On Monday, July 13, 2020, NPR broke the story that more than 1,200 current employees at the Centers for Disease Control and Prevention signed a letter calling for the federal agency to address “ongoing and recurring acts of racism and discrimination” against Black employees. NPR contributors Selena Simmons-Duffin and Pien Huang note, “The letter offers a rare glimpse inside a famously opaque federal agency, where career staff often work for decades and information is carefully filtered to the public through the press office.”
The internally circulated letter received signatures from 10% of the organization’s 11,000-person workforce as of July 14. In the letter, the signatories lay out seven demands to address issues of racism, such as reviewing outstanding equal employment opportunity complaints, increasing diversity among senior leadership, and most importantly declaring racism a public health crisis. This letter arrives following public outrage over the silence of the organization in publishing official data on racial disparities in COVID-19 transmissions, illnesses and deaths.

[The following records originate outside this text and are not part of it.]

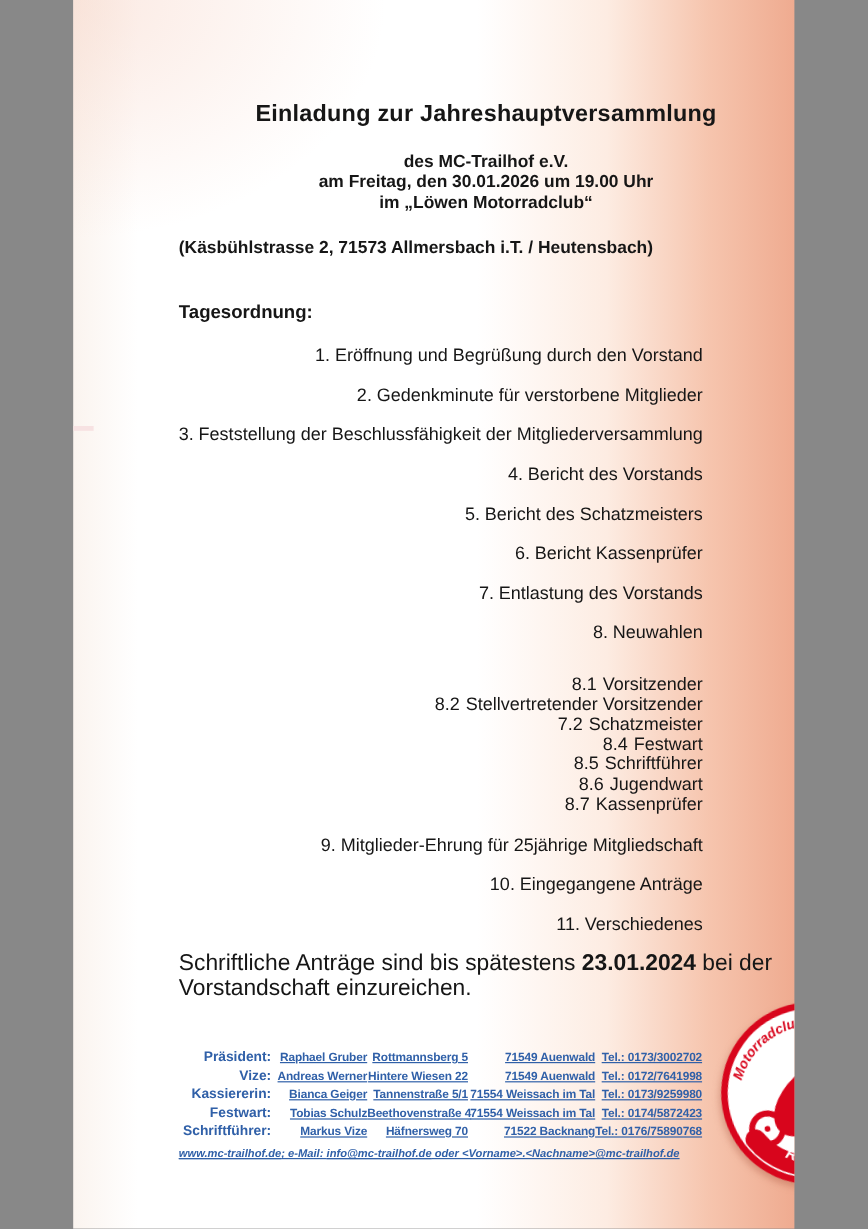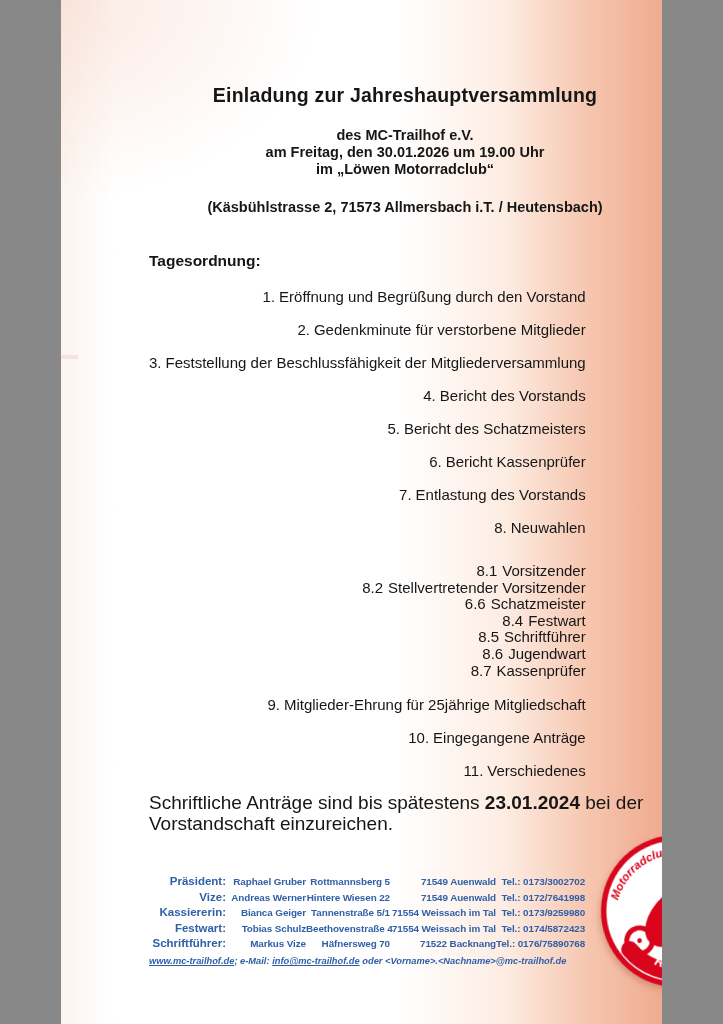--- a/index.html
+++ b/index.html
@@ -9,38 +9,38 @@
     background:
       radial-gradient(ellipse 420px 320px at 0% 0%, rgba(246,206,190,.45), rgba(255,255,255,0) 62%),
       linear-gradient(90deg,#fbf4ef 0%,#ffffff 9%,#ffffff 56%,#fdece2 74%,#f6c5ae 88%,#efab90 100%);
   }
   .fold-mark{position:absolute;left:0;top:355px;width:17px;height:4px;background:#f7e2e2;}
   .content{position:absolute;left:88px;top:0;width:512px;}
   .doc-title{position:absolute;top:84px;left:0;width:100%;text-align:center;
     font-size:19.5px;font-weight:bold;letter-spacing:.2px;}
   .subtitle{position:absolute;top:127px;left:0;width:100%;text-align:center;
     font-size:14.5px;font-weight:bold;line-height:17px;}
-  .address{position:absolute;top:199px;left:0;width:100%;text-align:center;
+  .address{position:absolute;top:199px;left:0;width:100%;text-align:left;
     font-size:14.5px;font-weight:bold;}
   .agenda-heading{position:absolute;top:252px;left:0;font-size:15.5px;font-weight:bold;}
   .agenda{position:absolute;top:289px;left:0;font-size:15px;text-align:right;}
   .agenda-row{margin-bottom:18px;line-height:15px;white-space:nowrap;}
   .agenda-row .num{margin-right:4px;}
   .agenda-sub{margin:28px 0 18px 20px;font-size:15px;line-height:16.6px;}
   .agenda-sub .sub-row{white-space:nowrap;}
   .agenda-sub .num{margin-right:5px;}
   .note{position:absolute;top:793px;left:0;width:495px;font-size:19px;line-height:20.5px;}
   .note b{font-weight:bold;}
   .contacts{position:absolute;top:875px;left:0;color:#3060a8;text-align:right;}
   .contact-row{display:grid;grid-template-columns:77px 80px 84px 106px auto;
     margin-bottom:2.5px;line-height:13px;}
   .contact-row .role{font-size:11.5px;font-weight:bold;}
-  .contact-row .cell{font-size:9.9px;font-weight:bold;letter-spacing:-.1px;white-space:nowrap;}
+  .contact-row .cell{font-size:9.9px;font-weight:bold;letter-spacing:-.1px;white-space:nowrap;text-decoration:underline;}
   .links{position:absolute;top:956px;left:0;font-size:9.3px;font-weight:bold;font-style:italic;
-    color:#3060a8;white-space:nowrap;}
+    color:#3060a8;white-space:nowrap;text-decoration:underline;}
   .links .u{text-decoration:underline;cursor:pointer;}
   .banner{position:absolute;left:659px;top:404px;transform:translate(-50%,-50%) rotate(-90deg);
     font-family:"DejaVu Serif",serif;font-weight:bold;font-style:italic;font-size:80px;
     color:#e30613;white-space:nowrap;letter-spacing:-1px;}
   .badge{position:absolute;left:537px;top:832px;width:158px;height:158px;
     transform:rotate(-10deg);filter:drop-shadow(-2px 3px 3px rgba(150,60,40,.30));}
 </style>
 </head>
 <body>
 
@@ -66,21 +66,21 @@
       <div class="agenda-row"><span class="num">3.</span><span>Feststellung der Beschlussfähigkeit der Mitgliederversammlung</span></div>
       <div class="agenda-row"><span class="num">4.</span><span>Bericht des Vorstands</span></div>
       <div class="agenda-row"><span class="num">5.</span><span>Bericht des Schatzmeisters</span></div>
       <div class="agenda-row"><span class="num">6.</span><span>Bericht Kassenprüfer</span></div>
       <div class="agenda-row"><span class="num">7.</span><span>Entlastung des Vorstands</span></div>
       <div class="agenda-row"><span class="num">8.</span><span>Neuwahlen</span></div>
 
       <div class="agenda-sub">
         <div class="sub-row"><span class="num">8.1</span><span>Vorsitzender</span></div>
         <div class="sub-row"><span class="num">8.2</span><span>Stellvertretender Vorsitzender</span></div>
-        <div class="sub-row"><span class="num">6.6</span><span>Schatzmeister</span></div>
+        <div class="sub-row"><span class="num">7.2</span><span>Schatzmeister</span></div>
         <div class="sub-row"><span class="num">8.4</span><span>Festwart</span></div>
         <div class="sub-row"><span class="num">8.5</span><span>Schriftführer</span></div>
         <div class="sub-row"><span class="num">8.6</span><span>Jugendwart</span></div>
         <div class="sub-row"><span class="num">8.7</span><span>Kassenprüfer</span></div>
       </div>
 
       <div class="agenda-row"><span class="num">9.</span><span>Mitglieder-Ehrung für 25jährige Mitgliedschaft</span></div>
       <div class="agenda-row"><span class="num">10.</span><span>Eingegangene Anträge</span></div>
       <div class="agenda-row"><span class="num">11.</span><span>Verschiedenes</span></div>
     </div>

In order to maintain unified messaging on disease control and prevention for American policymakers and the public, the CDC aims to limit the release of information from its employees to put the focus on official organizational messaging. In recent years this control over the release of employee information has tightened. In September 2017, Sam Baker, a reporter at Axios, published an internal CDC email by public affairs officer Jeffrey Lancashire, which read, “Effective immediately and until further notice, any and all correspondence with any member of the news media, regardless of the nature of the inquiry, must be cleared through CDC’s Atlanta Communications Office.” This email formalized the CDC’s position on silencing the voices of individual scientists within the organization.
The CDC website currently makes clear that scientists are only available to journalists following the approval by a CDC press officer.
The anonymous release of this letter provides a unique view into the inner workings of the Centers for Disease Control and Prevention. In recent years scientists have followed agency protocol to hold restraint in speaking with the media. However, the release of this letter could signify an increasing non-compliance with this policy. As the COVID-19 pandemic continues to rage through the United States, and Americans stand divided on how to address the mounting case numbers, disgruntled scientists may begin to take action to report their findings when the CDC refuses to do so.